Where CPU power matters, and where it does not

The other day, I was thinking about 3 systems, 2 with modest specifications, and 1 system with great specs.

A 2009 desktop old Vista-class class core 2 duo 4GB RAM 120GB SSD

A 2018 netbook Celeron CPU (more like an Atom) 4GB RAM 64GB eMMC

A 2016 laptop core i7 with 16GB RAM and a 1TB SSD

It would not be a difficult quiz were the object to identify the good system vs the bad one. Hint: it’s the i7.

However, I have learned that some tasks run quite well on limited hardware.

The 2009 desktop was never designed to run with 4GB of RAM and a 120GB SSD from my junkpile, but they certainly have the effect of speeding up the system. This machine, running Fedora Linux, is a VPN server, a file server, a web server, a database server, and can play back 1080p video beautifully over a DVI connection.

The 2018 netbook which costs less than US$200 new, is essentially a Chromebook case with modest Wintel guts. Its CPU is called a Celeron, but given its clock speed and meagre 2 cores, it may as well be an Atom. And yet, this netbook is able to run Fedora Linux and Windows 10 Pro, quite well. It can even run Photoshop.

I have tried to run virtual machine emulation under both of these systems. Even with a stripped-down OS installer, the results were not pretty. For some applications, specs matter.

Although I have not yet spent serious time with a Raspberry Pi device, the full support in Fedora 29 has made me take a serious look at the platform. I predict results similar to those on the systems I described earlier.

Of course, if you throw good specs at a problem, like a recent laptop with a core i7, 8 cores, 16GB RAM, and a 1TB SSD, a lot of other things are possible. I am able to run multiple virtual machines under KVM, and have had a situation where a Linux guest was connected to one VPN, a Windows guest was connected to another, and the main desktop (“baremetal computer”) was on the main network connection, not even slowing down while the virtual machine guests did their work.

A recent sighting of a 13″ MSI and a sale for a Dell XPS 13 made me long for a small, but powerful computer. However, for travel, all I need is that little netbook. In theory, it would be fun to virtualize a few server environments for portable LAMP development, but I have been exploring “containers” like Docker that will allow me to isolate the systems with different PHP/MySQL versions without the overhead of a full virtual machine.

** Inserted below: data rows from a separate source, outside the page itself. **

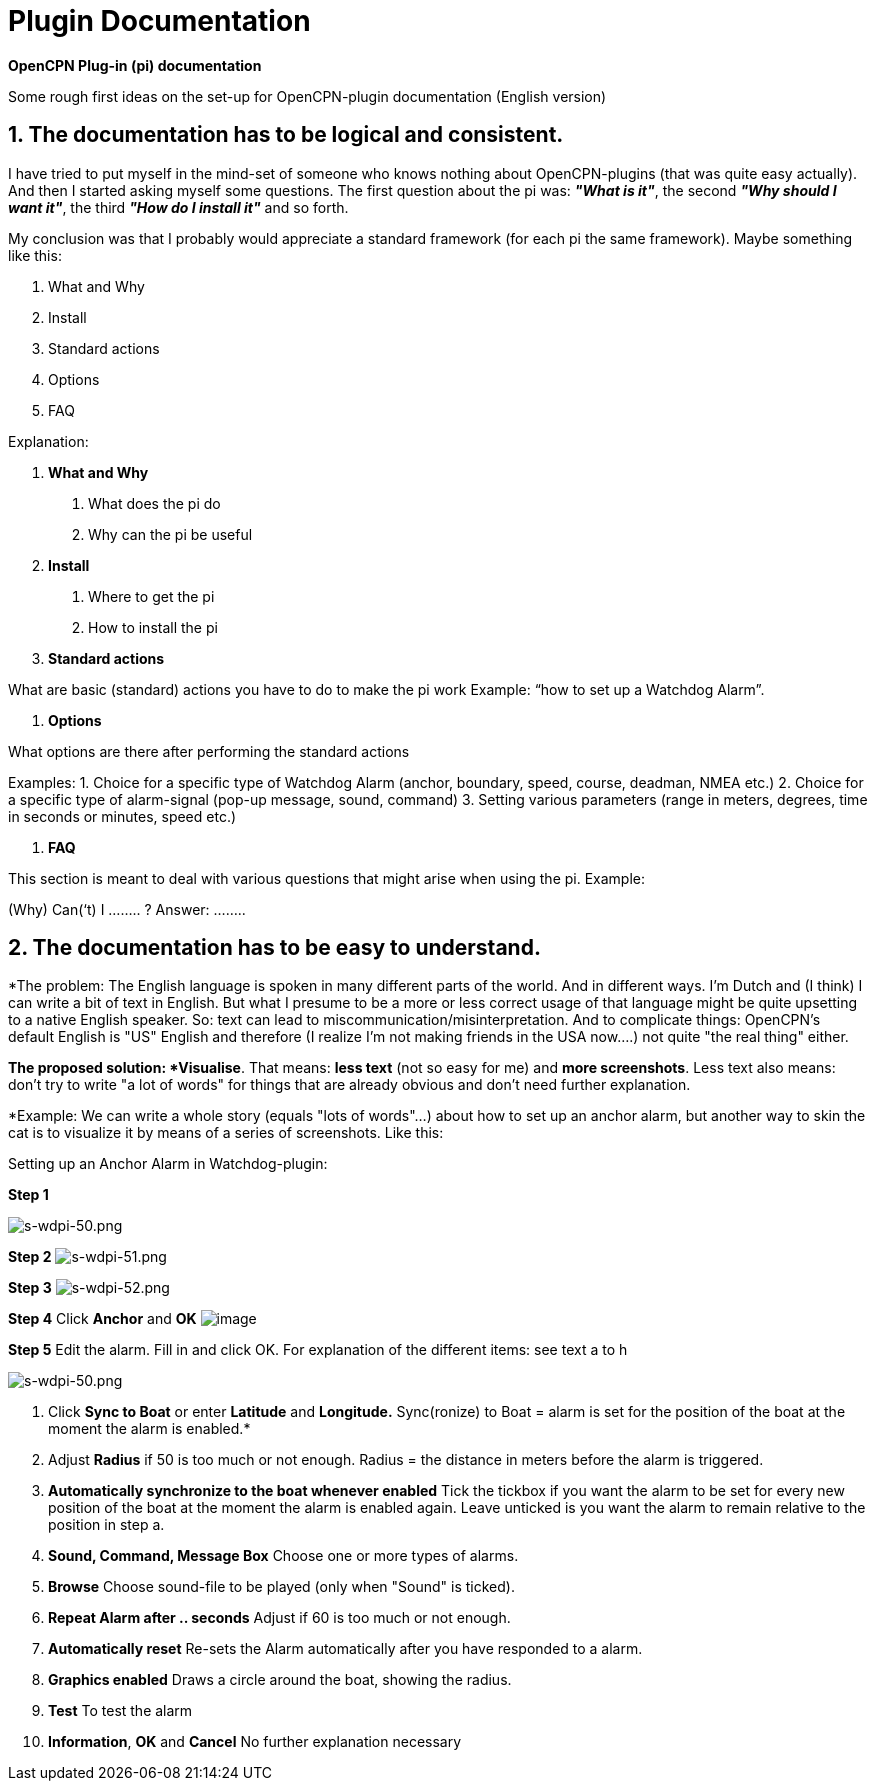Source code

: = Plugin Documentation

*OpenCPN Plug-in (pi) documentation*

[.underline]#Some rough first ideas on the set-up for OpenCPN-plugin
documentation (English version)#


== 1. The documentation has to be logical and consistent.


I have tried to put myself in the mind-set of someone who knows nothing
about OpenCPN-plugins (that was quite easy actually). And then I started
asking myself some questions. The first question about the pi was:
*_"What is it"_*, the second *_"Why should I want it"_*, the third
*_"How do I install it"_* and so forth.

My conclusion was that I probably would appreciate a standard framework
(for each pi the same framework). Maybe something like this:

. What and Why
. Install
. Standard actions
. Options
. FAQ

Explanation:

. *What and Why*

A. What does the pi do
B. Why can the pi be useful

. *Install*

A. Where to get the pi
B. How to install the pi

. *Standard actions*

What are basic (standard) actions you have to do to make the pi work
Example: “how to set up a Watchdog Alarm”.

. *Options*

What options are there after performing the standard actions

Examples:
1. Choice for a specific type of Watchdog Alarm (anchor, boundary,
speed, course, deadman, NMEA etc.)
2. Choice for a specific type of alarm-signal (pop-up message, sound,
command)
3. Setting various parameters (range in meters, degrees, time in seconds
or minutes, speed etc.)

. *FAQ*

This section is meant to deal with various questions that might arise
when using the pi.
Example:

(Why) Can(‘t) I …….. ?
Answer: ……..

== 2. The documentation has to be easy to understand.


*The problem:
The English language is spoken in many different parts of the world. And
in different ways.
I'm Dutch and (I think) I can write a bit of text in English. But what I
presume to be a more or less correct usage of that language might be
quite upsetting to a native English speaker. So: text can lead to
miscommunication/misinterpretation. And to complicate things: OpenCPN's
default English is "US" English and therefore (I realize I'm not making
friends in the USA now….) not quite "the real thing" either.

*The proposed solution:
{empty}*Visualise*. That means: *less text* (not so easy for me) and *more
screenshots*. Less text also means: don't try to write "a lot of words"
for things that are already obvious and don't need further
explanation.

*Example:
We can write a whole story (equals "lots of words"…) about how to set up
an anchor alarm, but another way to skin the cat is to visualize it by
means of a series of screenshots. Like this:

[.underline]#Setting up an Anchor Alarm in Watchdog-plugin:#

*Step 1*

image:s-wdpi-50.png[s-wdpi-50.png]

*Step 2*
image:s-wdpi-51.png[s-wdpi-51.png]

*Step 3*
image:s-wdpi-52.png[s-wdpi-52.png]

*Step 4*
Click *Anchor* and *OK*
image:s-wdpi-53_0.png[image]

*Step 5*
Edit the alarm.
Fill in and click OK.
For explanation of the different items: see text a to h

image:s-wdpi-50.png[s-wdpi-50.png]


a. Click *Sync to Boat* or enter *Latitude* and *Longitude.* ​
Sync(ronize) to Boat = alarm is set for the position of the boat at the
moment the alarm is enabled.*

b. Adjust *Radius* if 50 is too much or not enough.
Radius = the distance in meters before the alarm is triggered.

c. *Automatically synchronize to the boat whenever enabled*
Tick the tickbox if you want the alarm to be set for every new position
of the boat at the moment the alarm is enabled again. Leave unticked is
you want the alarm to remain relative to the position in step a.

d. *Sound, Command, Message Box*
Choose one or more types of alarms.

e. *Browse*
Choose sound-file to be played (only when "Sound" is ticked).

f. *Repeat Alarm after .. seconds*
Adjust if 60 is too much or not enough.

g. *Automatically reset*
Re-sets the Alarm automatically after you have responded to a alarm.

h. *Graphics enabled*
Draws a circle around the boat, showing the radius.

i. *Test*
To test the alarm

j. *Information*, *OK* and *Cancel*
No further explanation necessary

So the question is not whether you need more power. The question is how much power do you need for a specific use?

The containers thing is getting important – my goal will be to build 2 containers – one with mysql and php 5.x, and one with mysql and php 7.x

The Linux dialup WIFI server, part 1

My mother has a great cottage on a lake. There is no cell phone service for a few kilometers around. There is a landline. There is a form of rural data wireless that is often down. Thus the need for a dialup wifi server as a backup, for when rural data wireless service is unavailable. Too slow for web surfing, but enough for email and texting. This seems like a perfect task for Linux. After all, Linux is usually a good foundation for web servers, email servers, vpn servers, file share servers, voip servers, and more.

I started this project last year, and found that although Windows could drive the built-in 56K modem on a circa 2009 laptop, Linux could not. Fortunately, I have a US Robotics USB 56K modem, which is recognized by Linux.  I got as far as a dialup connection without DNS.

This year I learned how to override some settings in wvdial to enable dns. So i was able to surf on fedora 28 via dialup. However, I was unable to share the connection via the GUI networkmanager.

To explain why, let me tell you a few stories:

I should point out that sharing a connection like this is something that Windows can do without breaking a sweat. I first installed such a gateway, albeit dialup shared as a NAT over wired Ethernet, on a Windows 98 box in 1999.

Last year (2017), while on vacation at a hotel with a 2 device limit, I confronted the dilemma: how does one choose between a laptop, an iPad, and 2 cell phones? Answer: use a laptop with a second wifi adapter to provide a repeated hotspot under my control.

NetworkManager on Gnome 3 on Fedora offered to share a wired Ethernet connection as a local WIFI hotspot, but was unable to do other permutations — like a second wifi on usb sharing a first wifi connection to hotel wifi. Fortunately, the machine was able to dual-boot into Windows and share the  hotel wifi via a second wifi usb adapter.

Back to the Linux dialup wifi server project.

It would seem that I must configure hostapd, in order to create a hotspot that can share the dialup connection. I have followed the instructions, but have not succeeded so far — there are some things i can try. I find myself consulting blog posts from 2002-2011. I suppose that is the kind of deep time audience that reads these blog posts, a few at a time, in the future.

More to follow at the beginning of October when I return to the cottage to take another run at the problem. for now i will simulate the hostapd problem with a test machine here, then bring that solution to the cottage and test the integrated solution with the already-working dialup connection.

I suppose I could try to test the dialup connection via a voip analog telephone adapter device, but that seems wrong.